The two possible sources of love for the self are love from others and one's own love for oneself. Children who fail to receive sufficient love from others fail to build those reserves of self-love, and the capacity for self-love, which enable them to survive the inevitable rejections and humiliations which even the most fortunate of people cannot avoid. Without feelings of love, the self feels numb, empty, and dead.

The word I use in this book to refer to the absence or deficiency of self-love is shame; its opposite is pride, by which I mean a healthy sense of self-esteem, self-respect, and self-love. When self-love is sufficiently diminished, one feels shame. But it may be somewhat paradoxical to refer to shame as a “feeling”, for while shame is initially painful, constant shaming leads to a deadening of feeling, an absence of feeling. An analogous image comes to mind if we think about our experience of cold. If we say we are “cold”, we experience cold as a feeling, as something that exists and is painful. But we know from physics that cold is really the absence of heat, or warmth. Shame is also experienced as a feeling, and an intensely painful one; but like cold, it is, in essence, the absence of warmth, emotional warmth, or love for the self. And when it reaches overwhelming intensity, shame is experienced, like cold, as a feeling of numbness and deadness. We know that cold starts out feeling painful, but when it reaches an intolerable extreme, it results in complete numbness and physical death. At first, only a limb may die, but when the cold is sufficiently severe, the whole body dies. In the same way, the self dies when exposed to more shame than it can tolerate. This is why Dante was profoundly psychologically correct when he stated that the lowest circle of hell was a region not of flames, but of ice-absolute coldness.

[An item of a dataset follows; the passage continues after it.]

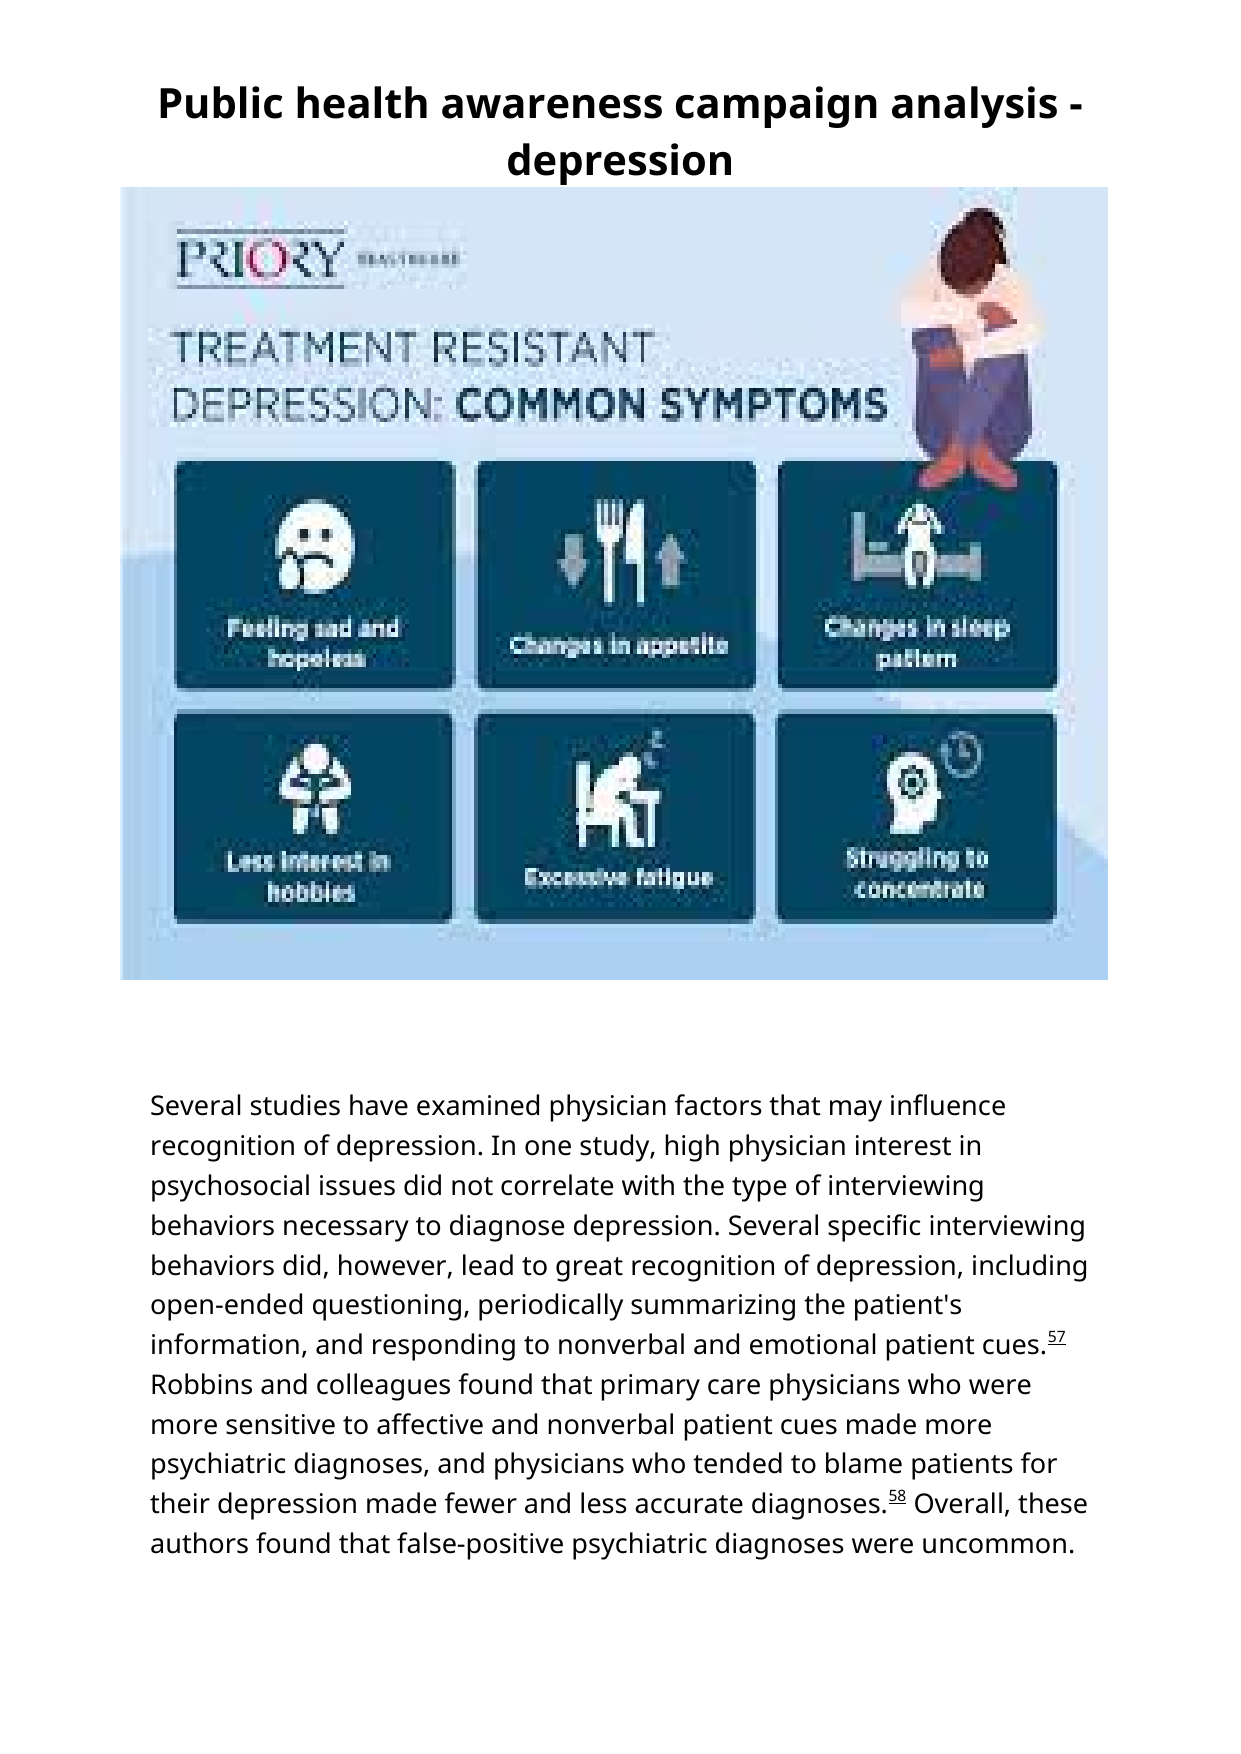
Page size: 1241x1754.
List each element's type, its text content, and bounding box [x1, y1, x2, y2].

…To suffer the loss of love from others, by being rejected or abandoned, assaulted or insulted, slighted or demeaned, humiliated or ridiculed, dishonored or disrespected, is to be shamed by them. To be overwhelmed by shame and humiliation is to experience the destruction of self-esteem; and without a certain minimal amount of self-esteem, the self collapses and the soul dies. Violence to the body causes the death of the self because it is so inescapably humiliating. When we cannot fend off, undo or escape from such overwhelmingly unloving acts, when we cannot protect ourselves from them, whether by violent or nonviolent means, something gets killed within us-our souls are murdered.
…people do not need to be physically attacked in order to become violent. Violent child abuse is not the only way in which an adult can shame and humiliate a child. Words alone can shame and reject, insult and humiliate, dishonor and disgrace, tear down self-esteem and murder the soul.

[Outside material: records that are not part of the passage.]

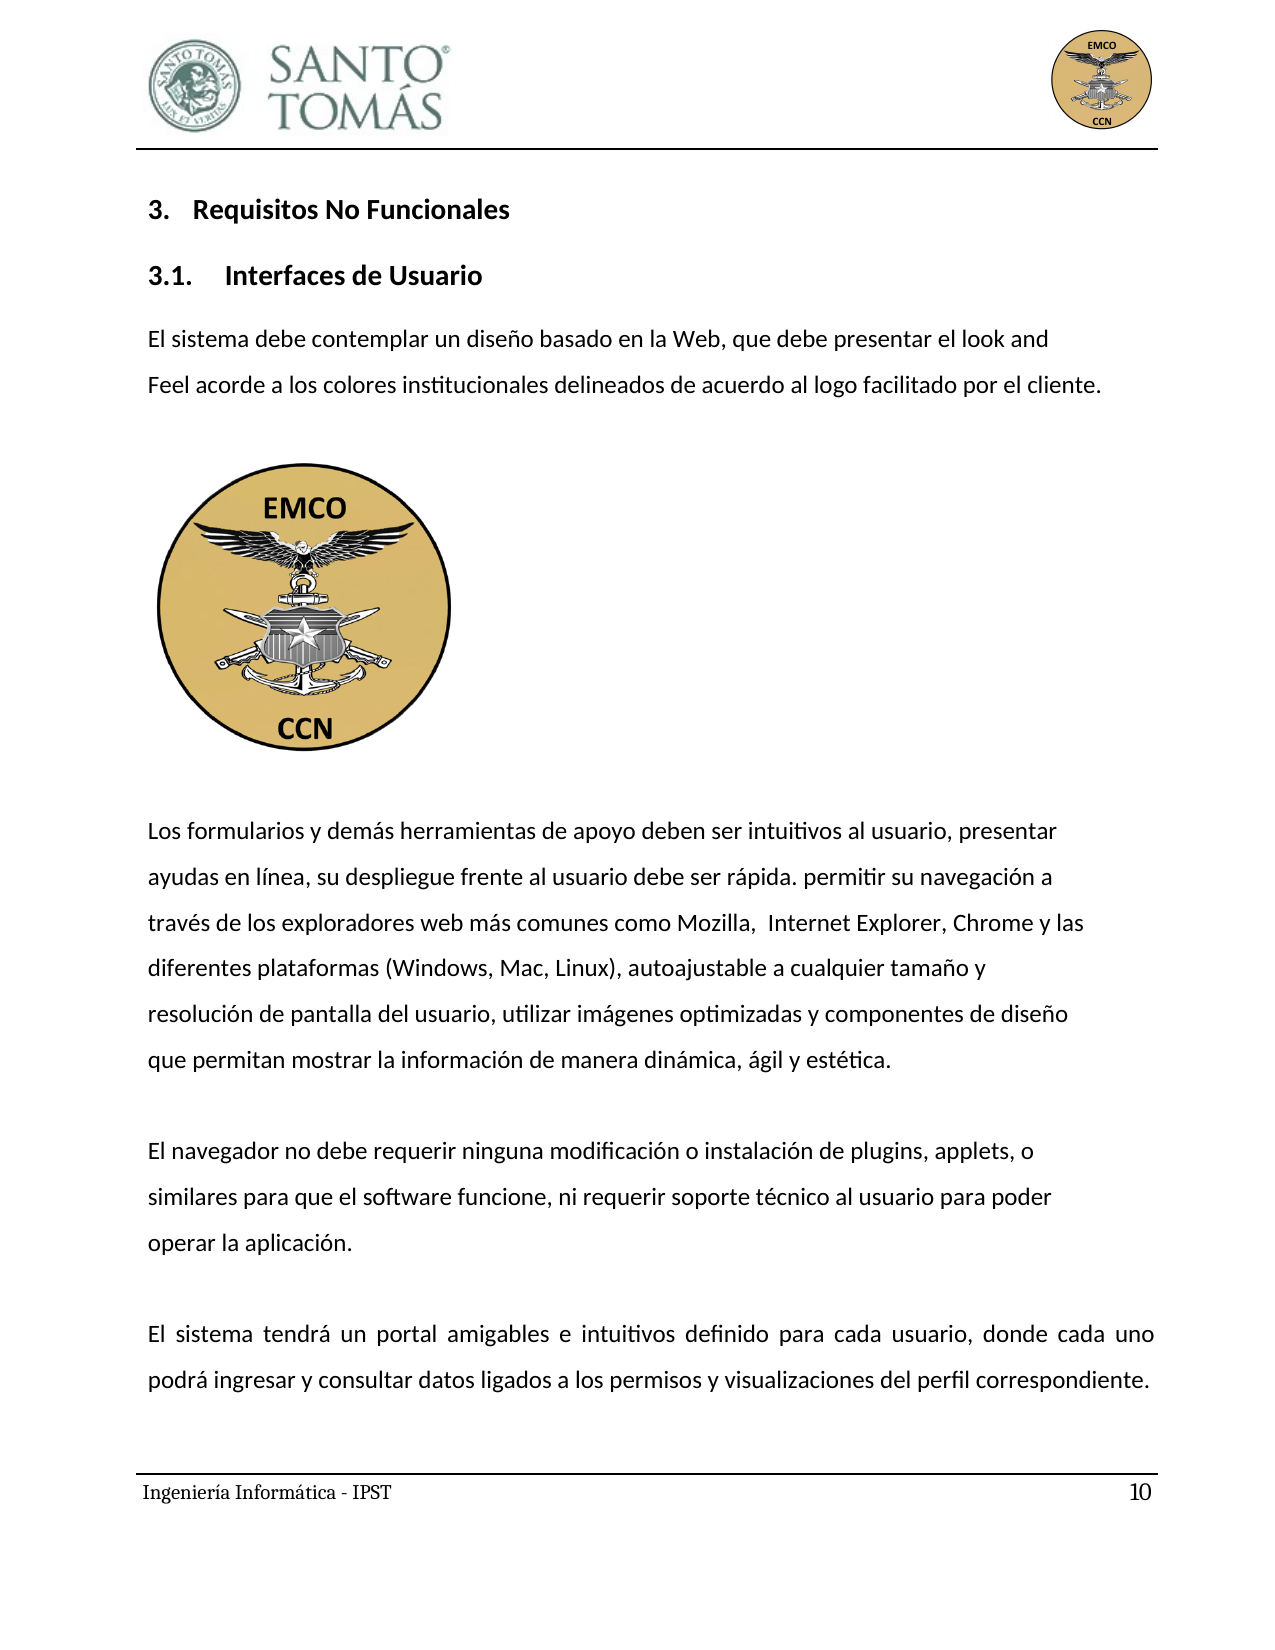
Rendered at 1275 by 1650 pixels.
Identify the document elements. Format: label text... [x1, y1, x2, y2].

subtitle Interfaces de Usuario [148, 257, 1157, 293]
text similares para que el software funcione, ni requerir soporte técnico al usuario para poder [148, 1181, 1157, 1212]
text Los formularios y demás herramientas de apoyo deben ser intuitivos al usuario, presentar [148, 815, 1157, 846]
picture [147, 460, 457, 756]
text El navegador no debe requerir ninguna modificación o instalación de plugins, applets, o [148, 1135, 1157, 1166]
text resolución de pantalla del usuario, utilizar imágenes optimizadas y componentes de diseño [148, 998, 1157, 1029]
text diferentes plataformas (Windows, Mac, Linux), autoajustable a cualquier tamaño y [148, 952, 1157, 983]
text Feel acorde a los colores institucionales delineados de acuerdo al logo facilitado por el cliente. [148, 369, 1157, 399]
text operar la aplicación. [148, 1227, 1157, 1257]
picture [142, 32, 454, 145]
picture [1048, 29, 1154, 130]
text El sistema debe contemplar un diseño basado en la Web, que debe presentar el look and [148, 323, 1157, 354]
text que permitan mostrar la información de manera dinámica, ágil y estética. [148, 1044, 1157, 1074]
text El sistema tendrá un portal amigables e intuitivos definido para cada usuario, donde cada uno podrá ingresar y consultar datos ligados a los permisos y visualizaciones del perfil correspondiente. [148, 1318, 1157, 1394]
subtitle Requisitos No Funcionales [148, 191, 1157, 227]
text ayudas en línea, su despliegue frente al usuario debe ser rápida. permitir su navegación a [148, 861, 1157, 892]
text través de los exploradores web más comunes como Mozilla, Internet Explorer, Chrome y las [148, 907, 1157, 937]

Not all violent adults were subjected to violent child abuse. Nor do all who were subjected to violent child abuse grow up to commit deadly violence. Child abuse is neither a necessary nor sufficient condition for adult violence, anymore than smoking is a necessary or sufficient cause for the development of lung cancer. There are, however, plenty of statistical studies showing that acts of actual and extreme physical violence, such as beatings and attempted murders, are regular experiences in the childhoods of those who grow up to become violent, just as we know that smoking is a major, preventable, cause of lung cancer.

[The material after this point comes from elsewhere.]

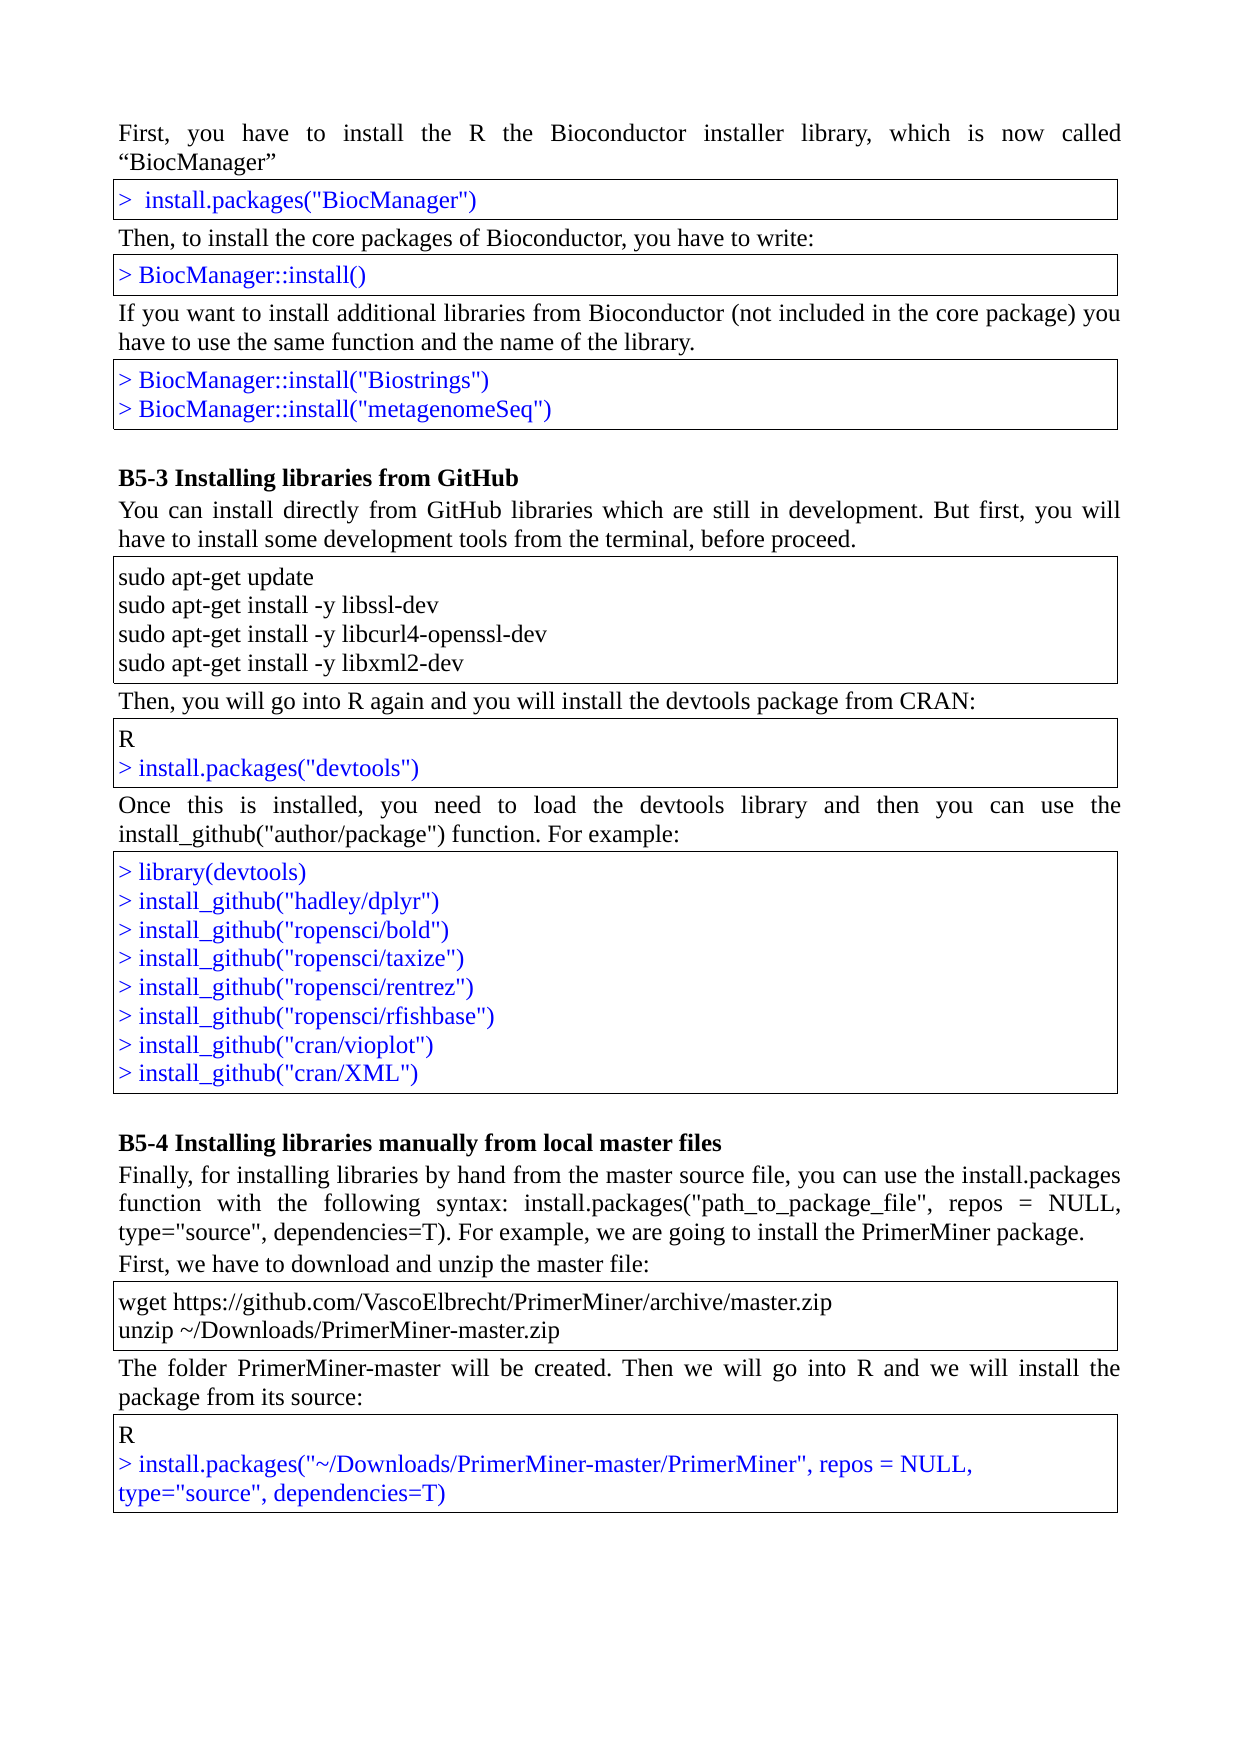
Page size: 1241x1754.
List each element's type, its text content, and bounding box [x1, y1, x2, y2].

…The kind of man I am describing protects himself from the emotional suffocation of living in a loveless atmosphere by withdrawing the love he has begun to feel from everyone and everywhere, in an attempt to reserve for himself whatever capacity for love we may have, but his supply of self-love is also deficient. And it cannot grow to the dimensions that are necessary for health when it is not fed by love from others. If it were not deficient, he could afford to love others. But his withdrawal of love from everyone and everything around him not only protects him from emotional pain, it also condemns him to absence of emotional pleasure or joy; for we cannot enjoy the people who make up our world, cannot enjoy being with them, except to the degree that we love them. So the person who cannot love cannot have any feelings-pain or joy.